• _Source data_
- - - -

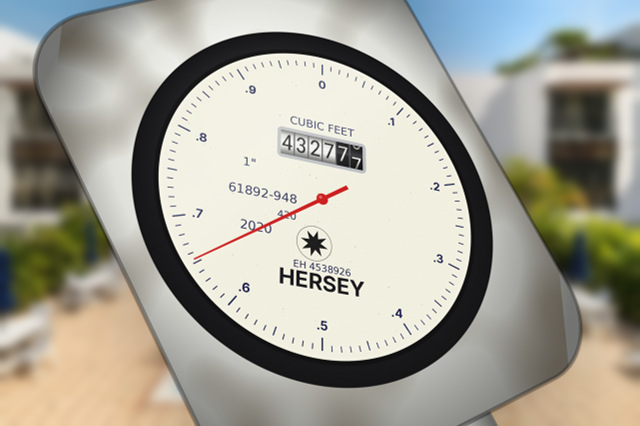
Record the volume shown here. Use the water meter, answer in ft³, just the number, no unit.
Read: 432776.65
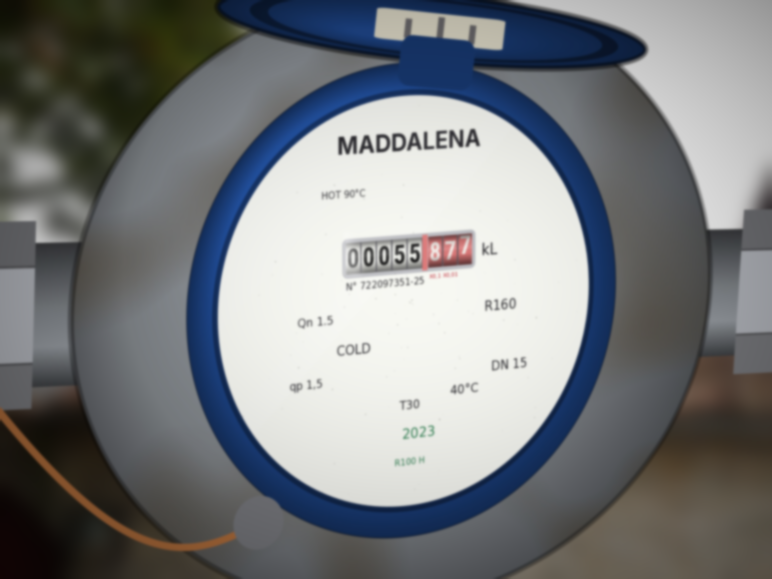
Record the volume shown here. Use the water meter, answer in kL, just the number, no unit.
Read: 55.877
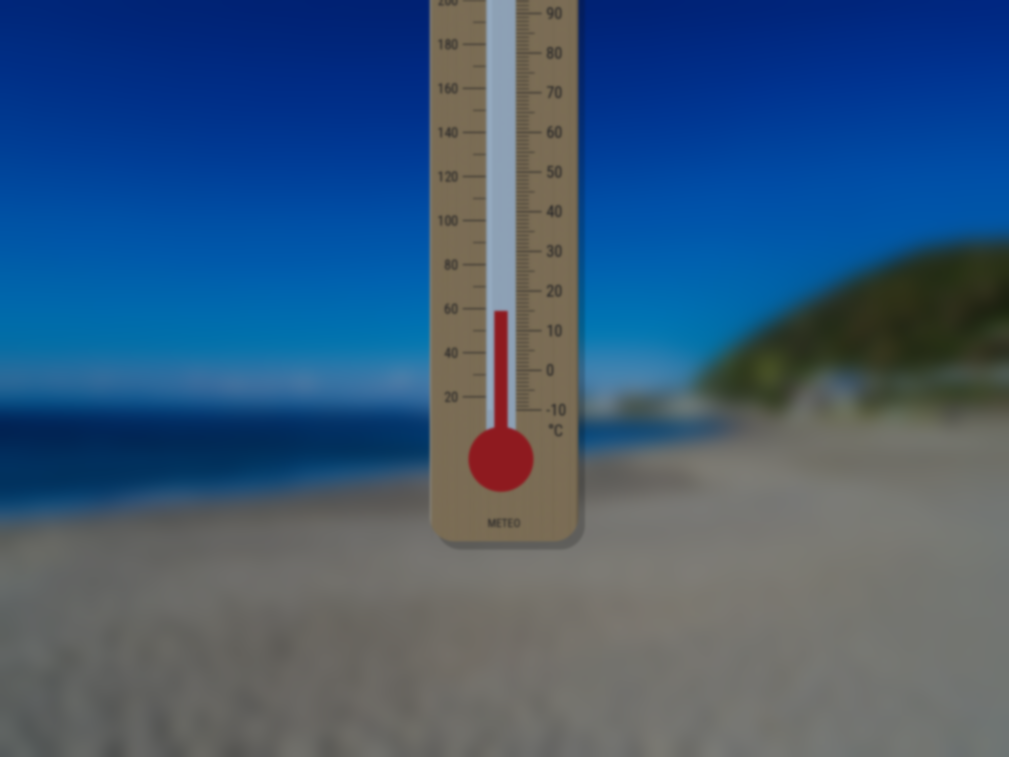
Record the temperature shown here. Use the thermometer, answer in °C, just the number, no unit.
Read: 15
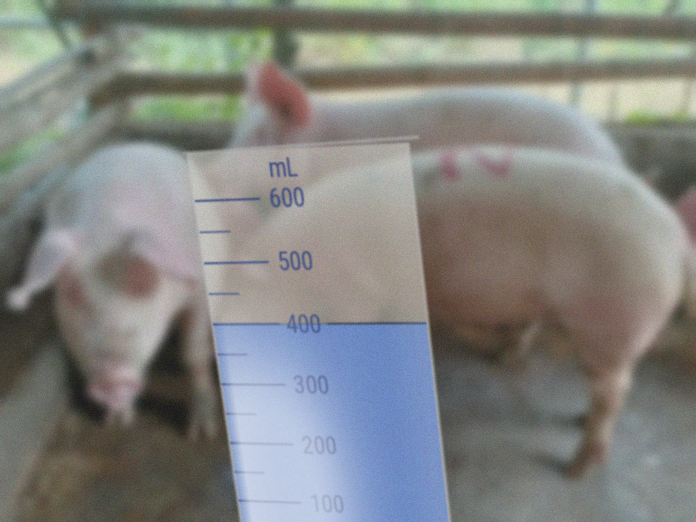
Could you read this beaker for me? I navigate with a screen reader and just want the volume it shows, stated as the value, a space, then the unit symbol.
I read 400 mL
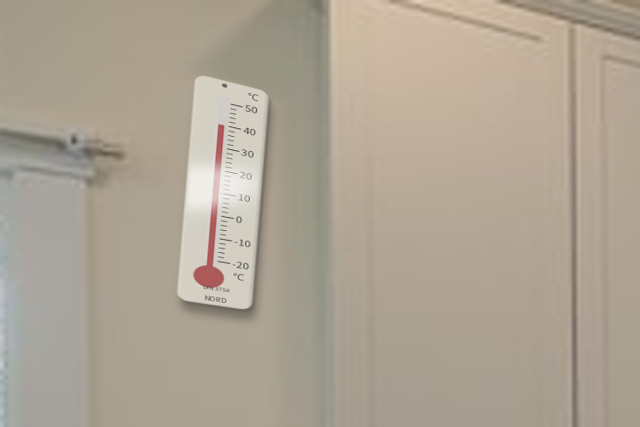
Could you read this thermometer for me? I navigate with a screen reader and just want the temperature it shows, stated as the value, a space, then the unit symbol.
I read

- - - -

• _Exercise details_
Convert all the rows above into a numbered list, omitting any blank lines and leaving the pictures out.

• _Response to this task_
1. Record the volume shown here. Use the water meter, answer in ft³, just the number, no unit.
2. Read: 432776.65
3. Record the volume shown here. Use the water meter, answer in kL, just the number, no unit.
4. Read: 55.877
5. Record the temperature shown here. Use the thermometer, answer in °C, just the number, no unit.
6. Read: 15
7. Could you read this beaker for me? I navigate with a screen reader and just want the volume it shows, stated as the value, a space, then the unit symbol.
8. I read 400 mL
9. Could you read this thermometer for me? I navigate with a screen reader and just want the temperature it shows, stated as the value, a space, then the unit symbol.
10. I read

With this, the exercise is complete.